Q&A with Gustavo Bilbao
I recently spoke with Gustavo Bilbao, a preeminent professional from Buenos Aires, Argentina, who’s putting on the 2016 Qatar Airways Chicago Beach Polo Cup this September on North Avenue Beach in downtown Chicago.
What drew you to polo? What about the sport most appeals to you?
I was born into a polo family in Buenos Aires Argentina. My family raises thoroughbred horses and cattle and the early exposure to horses led me to the sport. The contact with horses and nature are the most appealing aspects of polo, also the adrenaline and the camaraderie it creates. I’ve never seen anything like it in any other sport.
What is it like for a player in the modern game? How are matches and tournaments put together? Are most of you full-time players on standing teams?

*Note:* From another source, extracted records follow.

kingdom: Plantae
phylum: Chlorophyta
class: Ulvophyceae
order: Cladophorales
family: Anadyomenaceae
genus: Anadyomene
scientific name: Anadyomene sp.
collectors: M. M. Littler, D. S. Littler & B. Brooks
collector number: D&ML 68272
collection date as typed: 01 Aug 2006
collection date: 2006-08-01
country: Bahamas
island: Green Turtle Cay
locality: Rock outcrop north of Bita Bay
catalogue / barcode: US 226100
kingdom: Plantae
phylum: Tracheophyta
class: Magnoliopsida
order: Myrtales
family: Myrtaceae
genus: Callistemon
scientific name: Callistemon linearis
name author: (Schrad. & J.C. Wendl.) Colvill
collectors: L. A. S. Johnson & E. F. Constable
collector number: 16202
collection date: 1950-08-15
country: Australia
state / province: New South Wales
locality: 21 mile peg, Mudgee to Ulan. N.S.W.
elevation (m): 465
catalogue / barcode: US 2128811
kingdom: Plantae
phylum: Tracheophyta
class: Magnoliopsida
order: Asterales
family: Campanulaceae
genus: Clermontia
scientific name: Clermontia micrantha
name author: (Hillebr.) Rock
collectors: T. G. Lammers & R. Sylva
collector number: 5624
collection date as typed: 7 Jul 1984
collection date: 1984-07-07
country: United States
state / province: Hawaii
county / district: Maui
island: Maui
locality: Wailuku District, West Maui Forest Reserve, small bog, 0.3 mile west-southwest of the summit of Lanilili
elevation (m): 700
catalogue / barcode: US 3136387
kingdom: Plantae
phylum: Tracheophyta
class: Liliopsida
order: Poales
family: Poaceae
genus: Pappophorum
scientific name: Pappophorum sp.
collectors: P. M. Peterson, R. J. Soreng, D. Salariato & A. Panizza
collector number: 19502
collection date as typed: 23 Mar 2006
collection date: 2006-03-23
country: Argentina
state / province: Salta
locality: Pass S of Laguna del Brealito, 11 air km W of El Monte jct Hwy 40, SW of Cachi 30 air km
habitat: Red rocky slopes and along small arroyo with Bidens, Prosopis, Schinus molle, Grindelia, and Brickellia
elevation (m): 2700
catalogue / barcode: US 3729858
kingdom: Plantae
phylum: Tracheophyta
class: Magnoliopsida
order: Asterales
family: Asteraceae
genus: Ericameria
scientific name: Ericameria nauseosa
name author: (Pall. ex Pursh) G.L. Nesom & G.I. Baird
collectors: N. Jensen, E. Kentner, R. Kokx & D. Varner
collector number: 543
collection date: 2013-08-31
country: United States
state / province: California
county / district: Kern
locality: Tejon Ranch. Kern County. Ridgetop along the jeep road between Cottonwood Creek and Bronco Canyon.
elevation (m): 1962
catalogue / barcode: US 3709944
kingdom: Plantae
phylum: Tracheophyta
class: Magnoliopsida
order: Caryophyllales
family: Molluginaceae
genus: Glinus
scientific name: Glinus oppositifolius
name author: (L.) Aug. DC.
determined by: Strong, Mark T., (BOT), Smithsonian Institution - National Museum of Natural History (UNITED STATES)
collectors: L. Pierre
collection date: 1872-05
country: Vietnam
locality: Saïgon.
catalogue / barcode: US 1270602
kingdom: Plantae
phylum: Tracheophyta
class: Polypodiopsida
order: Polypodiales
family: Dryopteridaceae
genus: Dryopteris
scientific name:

High-goal polo is where the top professional players play, and they have standing teams for which they play an entire season, aiming at winning one or two top international tournaments, like the US Gold Cup, the Queen’s Cup or the Argentine Open in Palermo.
Then you have the mid-goal polo, where I play. As a mid-goal professional polo player, you are “guns for hire.” You play for any team that needs a professional player, and the way these teams are put together is normally by a patron, an amateur player who wants to play with the professionals and is willing to afford all the bills. The professional in mid-goal polo organizes the team, enrolls them in tournaments, and looks after the structure — horses, grooms, vets, farriers, transportation, shirts and all the other logistics — on behalf of the patron. The mid-goal professional is also in charge of training the horses, coming up with the team’s strategy, and also training or teaching the patron.
What drew you to Chicago as a venue for the 2016 Qatar Airways Chicago Beach Polo Cup, and why beach polo?
At one point, Chicago was the epicentre of polo in North America, and as young boy in Argentina, I used to hear all about the epic matches that took place at Oakbrook — the event the British Royal Family used to come play here. Sadly, those days are over, and I have taken it upon myself to put Chicago back on the world’s polo map where it belongs. My main goal as a professional player is to make polo a more widespread sport, bring awareness to people in order to grow it.